FIXING SOUTH CAROLINA’S SCHOOLS ‘A commitment to Allendale’ Sanford visits district he disparaged; residents want his
help, not criticism By AARON
GOULD SHEININ Staff
Writer
ALLENDALE — A public school is an asset to any community,
Gloria Fields said Thursday, but a tuition tax-credit program would
be an asset only to some schools and some communities.
And for this rural, impoverished community — where the nearest
private school is 25 miles and a county away — tax credits “will be
a minus,” said the receptionist at Allendale Elementary.
Fields spoke as she awaited the arrival of the man who both
created the tuition tax-credit proposal and very publicly criticized
Allendale’s schools — Gov. Mark Sanford.
Sanford arrived here two months after he asked a statewide
television audience in his State of the State address if they could
“imagine tears being shed because you got into the public school in
Allendale or Marion?”
Those remarks were not what Allendale County needs, said Alonzo
Frazier, a member of the Allendale School Board.
“We need our leaders to be supportive of the Allendale County
school system,” Frazier said, adding the tuition tax-credit bill now
before a House subcommittee is not the solution. “This is not a time
to criticize. It’s the time to work together on uniting our efforts.
What I hope Governor Sanford makes is a commitment to
Allendale.”
Allendale schools superintendent Paula Harris said she hoped
Sanford left Allendale with “a better understanding of our school
system.”
The governor toured the 50-year-old elementary school, walking
halls with peeling paint and cracked floors, and visiting classroom
after classroom.
He listened as two girls read him a story about their class’s pet
hamster. (“It had nine babies!” one child said.) In the basketball
gym, where students waited for their annual class picture, Sanford
was treated to a dance by fourth- and fifth-graders.
At each stop, Sanford urged the students to study hard.
“How you do in school is incredibly important,” Sanford said.
Judging from his State of the State speech, Harris said, Sanford
had a preconceived notion about Allendale. “I think perhaps he has
an incomplete idea.”
She, too, believes the bill, called Put Parents in Charge by its
supporters, is not the answer.
The bill would give parents income tax credits to home-school
their children, send them to private schools or send them to better
public schools. Parents who do not earn enough to qualify for the
tax credits would qualify for grants from scholarship organizations
that supporters say will spring up.
Supporters say the bill would force public schools to improve to
compete with alternatives.
Sanford made no mention Thursday of his past remarks about
Allendale’s schools or his tax-credit plan until he was asked about
them by reporters. Sanford said he visited Allendale to honor an
invitation extended a year ago by Edison Alliance, a private company
hired by the state to help the district improve student
performance.
Afterward, Sanford told reporters that he had “a great visit, in
that we saw that — whether it’s at the school board level, the
principal level, the teacher level or the student level — a lot of
people are working awfully hard in the educational process.”

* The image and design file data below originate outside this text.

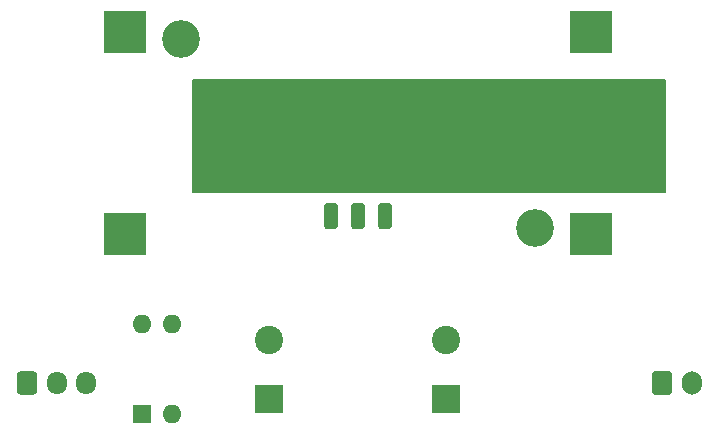
<source format=gbr>
%TF.GenerationSoftware,KiCad,Pcbnew,7.0.6*%
%TF.CreationDate,2023-09-03T00:14:34+09:00*%
%TF.ProjectId,KickerAdjust_20230828,4b69636b-6572-4416-946a-7573745f3230,rev?*%
%TF.SameCoordinates,Original*%
%TF.FileFunction,Soldermask,Bot*%
%TF.FilePolarity,Negative*%
%FSLAX46Y46*%
G04 Gerber Fmt 4.6, Leading zero omitted, Abs format (unit mm)*
G04 Created by KiCad (PCBNEW 7.0.6) date 2023-09-03 00:14:34*
%MOMM*%
%LPD*%
G01*
G04 APERTURE LIST*
G04 Aperture macros list*
%AMRoundRect*
0 Rectangle with rounded corners*
0 $1 Rounding radius*
0 $2 $3 $4 $5 $6 $7 $8 $9 X,Y pos of 4 corners*
0 Add a 4 corners polygon primitive as box body*
4,1,4,$2,$3,$4,$5,$6,$7,$8,$9,$2,$3,0*
0 Add four circle primitives for the rounded corners*
1,1,$1+$1,$2,$3*
1,1,$1+$1,$4,$5*
1,1,$1+$1,$6,$7*
1,1,$1+$1,$8,$9*
0 Add four rect primitives between the rounded corners*
20,1,$1+$1,$2,$3,$4,$5,0*
20,1,$1+$1,$4,$5,$6,$7,0*
20,1,$1+$1,$6,$7,$8,$9,0*
20,1,$1+$1,$8,$9,$2,$3,0*%
G04 Aperture macros list end*
%ADD10C,0.150000*%
%ADD11R,2.400000X2.400000*%
%ADD12C,2.400000*%
%ADD13R,1.600000X1.600000*%
%ADD14O,1.600000X1.600000*%
%ADD15C,3.200000*%
%ADD16R,3.600000X3.600000*%
%ADD17RoundRect,0.250000X0.350000X-0.850000X0.350000X0.850000X-0.350000X0.850000X-0.350000X-0.850000X0*%
%ADD18RoundRect,0.249997X2.650003X-2.950003X2.650003X2.950003X-2.650003X2.950003X-2.650003X-2.950003X0*%
%ADD19RoundRect,0.250000X-0.600000X-0.750000X0.600000X-0.750000X0.600000X0.750000X-0.600000X0.750000X0*%
%ADD20O,1.700000X2.000000*%
%ADD21RoundRect,0.250000X-0.600000X-0.725000X0.600000X-0.725000X0.600000X0.725000X-0.600000X0.725000X0*%
%ADD22O,1.700000X1.950000*%
G04 APERTURE END LIST*
D10*
X86000000Y-96000000D02*
X126000000Y-96000000D01*
X126000000Y-105500000D01*
X86000000Y-105500000D01*
X86000000Y-96000000D01*
G36*
X86000000Y-96000000D02*
G01*
X126000000Y-96000000D01*
X126000000Y-105500000D01*
X86000000Y-105500000D01*
X86000000Y-96000000D01*
G37*
D11*
%TO.C,C2*%
X92500000Y-123000000D03*
D12*
X92500000Y-118000000D03*
%TD*%
D13*
%TO.C,U1*%
X81725000Y-124300000D03*
D14*
X84265000Y-124300000D03*
X84265000Y-116680000D03*
X81725000Y-116680000D03*
%TD*%
D15*
%TO.C,U2*%
X85014000Y-92499000D03*
X114986000Y-108501000D03*
D16*
X80251500Y-91927500D03*
X80251500Y-109072500D03*
X119748500Y-91927500D03*
X119748500Y-109072500D03*
%TD*%
D17*
%TO.C,Q1*%
X102280000Y-107500000D03*
X100000000Y-107500000D03*
X97720000Y-107500000D03*
D18*
X100000000Y-101200000D03*
%TD*%
D19*
%TO.C,J2*%
X125750000Y-121650000D03*
D20*
X128250000Y-121650000D03*
%TD*%
D21*
%TO.C,J1*%
X72000000Y-121650000D03*
D22*
X74500000Y-121650000D03*
X77000000Y-121650000D03*
%TD*%
D11*
%TO.C,C1*%
X107500000Y-123000000D03*
D12*
X107500000Y-118000000D03*
%TD*%
M02*

</source>
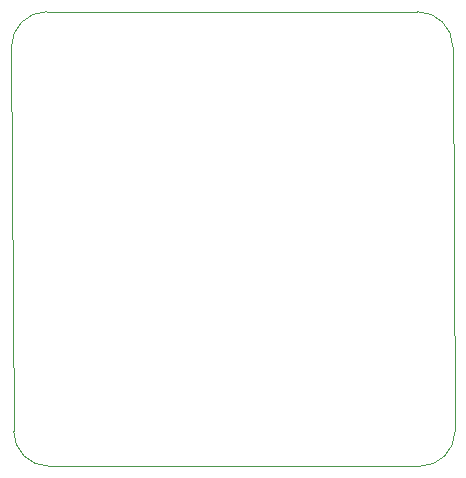
<source format=gbr>
%TF.GenerationSoftware,KiCad,Pcbnew,8.0.5*%
%TF.CreationDate,2025-02-06T17:58:04+03:00*%
%TF.ProjectId,Touch Switch Project,546f7563-6820-4537-9769-746368205072,v01*%
%TF.SameCoordinates,Original*%
%TF.FileFunction,Profile,NP*%
%FSLAX46Y46*%
G04 Gerber Fmt 4.6, Leading zero omitted, Abs format (unit mm)*
G04 Created by KiCad (PCBNEW 8.0.5) date 2025-02-06 17:58:04*
%MOMM*%
%LPD*%
G01*
G04 APERTURE LIST*
%TA.AperFunction,Profile*%
%ADD10C,0.050000*%
%TD*%
G04 APERTURE END LIST*
D10*
X121621320Y-57000000D02*
X153000000Y-57000000D01*
X156000000Y-60000000D02*
X156189340Y-92500000D01*
X118621320Y-60000000D02*
G75*
G02*
X121621320Y-57000020I2999980J0D01*
G01*
X153000000Y-57000000D02*
G75*
G02*
X156000000Y-60000000I0J-3000000D01*
G01*
X153189340Y-95500000D02*
X121810660Y-95500000D01*
X118621320Y-60000000D02*
X118810660Y-92500000D01*
X121810660Y-95500000D02*
G75*
G02*
X118810700Y-92500000I40J3000000D01*
G01*
X156189340Y-92500000D02*
G75*
G02*
X153189340Y-95500040I-3000040J0D01*
G01*
M02*

</source>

Sanford said he stands by what he said in the State of the
State.
“The point is never from where we start,” Sanford said. “The
point is where we end up in the larger voyage of life.”
Sanford said his remarks in January were not meant to “discredit,
again, the admirable effort that’s being made here, the hard work
that’s being done.”
On its 2004 report card, Allendale School District received an
overall, or absolute, rating of below average. Its improvement since
2003, however, was graded as excellent. The district did not make
annual yearly progress because it did not meet two of the required
17 objectives.
The district’s poor performance on standardized test scores led
the state to take control of the school system in 1999.
But the problems facing Allendale’s schools are not unique to
Allendale, superintendent Harris and others said. At the Main Street
office of the Allendale Chamber of Commerce, executive director
Kathleen Myrick said the problems here are long-term and the
solutions must also be long-term.
“This is not something that happened overnight,” Myrick said.
“And it’s not going to be fixed overnight.”